The goose population seen on campus this winter will not be here to stay.
As the year began to cool, gaggles of geese began to populate MSU.
However, these birds were different from their deceased counterparts.
Clay Shipes, a migratory game bird biologist, said that the geese seen on campus during the winter were migratory geese, a completely different subspecies than the resident geese of Sikes Lake.
“A migratory goose is one that will be down here during the winter but will then go up north during the spring summer time period, live out its life cycle, will raise young, et cetera up in the northern latitude,” Shipes said
These birds are inherently different from the resident geese, also known as “honkers,” that lived in Sikes Lake back in June. Migratory Canada geese, also called “cacklers,” are often smaller in size and have different dietary habits.
“They always have to feed,” Shipes said, “They have to feed grain heavy during certain times of the year or they have to build up their fat reserves so that they can fly south.”
In stark contrast, resident geese are often much larger and do not have this same inherent need to eat. They are not programmed to go back north for winter, so building up fat reserves isn’t a necessity.
“A resident goose basically just maintains body condition,” Shipes explained, adding, “Throughout the summer they’ll put a little bit of fat on to get ready for the winter, that type of thing, but they love golf-courses, they love lawns, they love, just any type of green shoots, grass, things like that. They don’t have the ecological or evolutionary drivers of a migratory goose.”
Elizabeth Machunis-Masuoka is researching antibiotic resistance with a focus on the resident geese in Sikes Lake. She found that the microbiomes in the stomachs of resident geese are different to their migratory counterparts.

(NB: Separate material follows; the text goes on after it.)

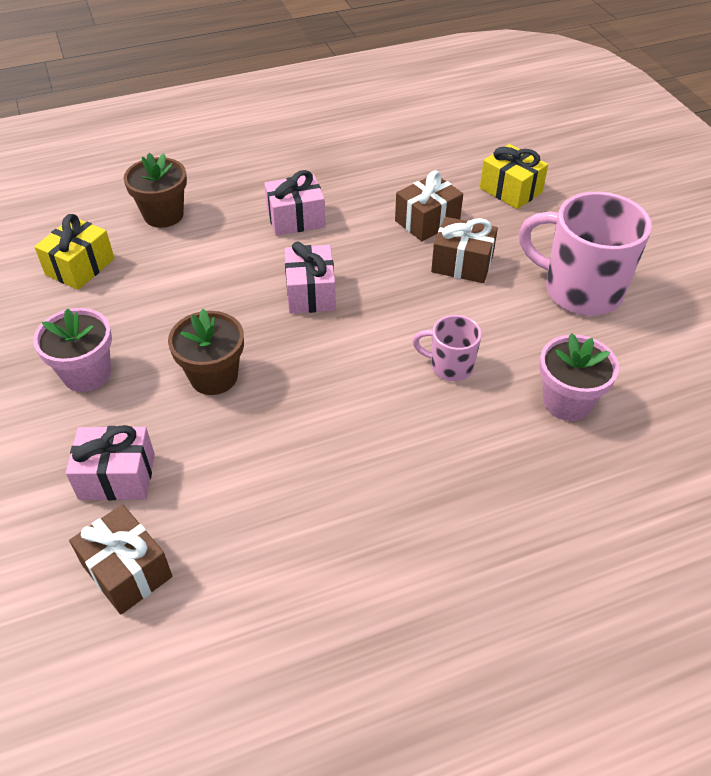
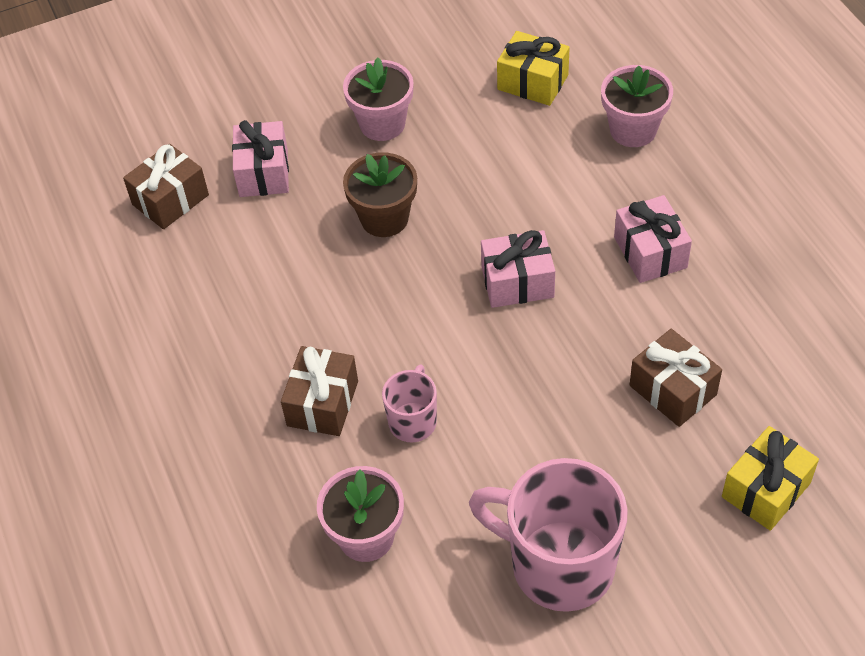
camera: 90 degrees right, 5 degrees up
brown flower pot [124,153,187,228] -> pink flower pot [601,65,673,147]
brown gift [431,217,498,283] -> brown gift moved to [281,346,358,436]
pink mug [519,192,652,316] -> pink mug turned 90 degrees counterclockwise [469,458,628,612]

“One of the things we have also noticed is that if you look at resident birds, so birds that are around people a lot, their gut microbiome starts to take on characteristics of humans,” Machunis-Masuoka said, adding, “So you start to see they carry more E. Coli. But if you look at geese that are remote, away from people, E. Coli is not their dominant gut bacteria.”
But why do some Canada geese migrate while others take residence in places like Wichita Falls?

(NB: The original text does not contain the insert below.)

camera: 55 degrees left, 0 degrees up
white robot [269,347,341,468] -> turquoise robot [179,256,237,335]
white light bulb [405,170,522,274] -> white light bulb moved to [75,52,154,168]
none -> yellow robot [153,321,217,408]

Cacklers tend to migrate due to weather patterns and food.
“It’s basic waterfowl migration, water freezes up so they don’t have access to water and snowfall, so they feed in agricultural fields around. So, enough snow falls on those fields so they can’t access those resources so that’s the historic driver for migration,” Shipes explained, adding, “Basically they can’t find the basic food resources they need to survive, so they come south.”

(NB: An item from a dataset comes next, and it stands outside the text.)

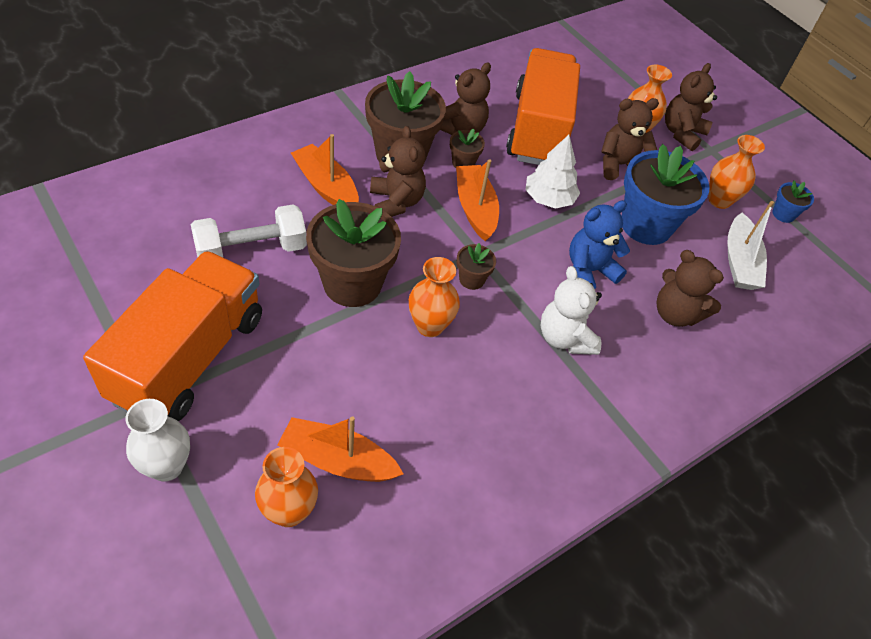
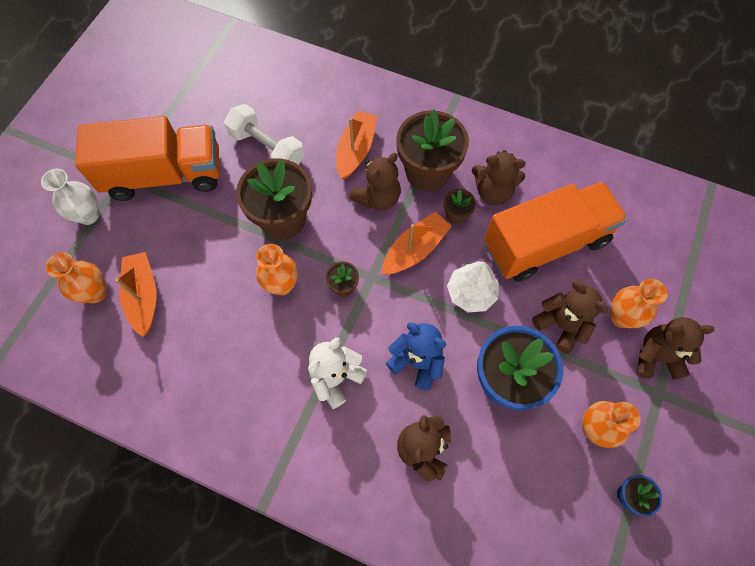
camera: 65 degrees right, 15 degrees up
white boat [727,201,774,290] -> none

As for why some of these geese decide to remain, Shipes said some of the bigger Canada geese figured out it would be easier to stay in Wichita Falls than to migrate.
“Some of the big Canada geese have figured out that they can stay south and they’ve turned into resident geese,” Shipes said.
These geese like to take up residence in permanent bodies of water, like Sikes Lake. Unlike cacklers, Honkers don’t have any natural predators, so their population can grow a lot faster. If unchecked, it can lead to overpopulation which can cause damage to the ecosystem they live in.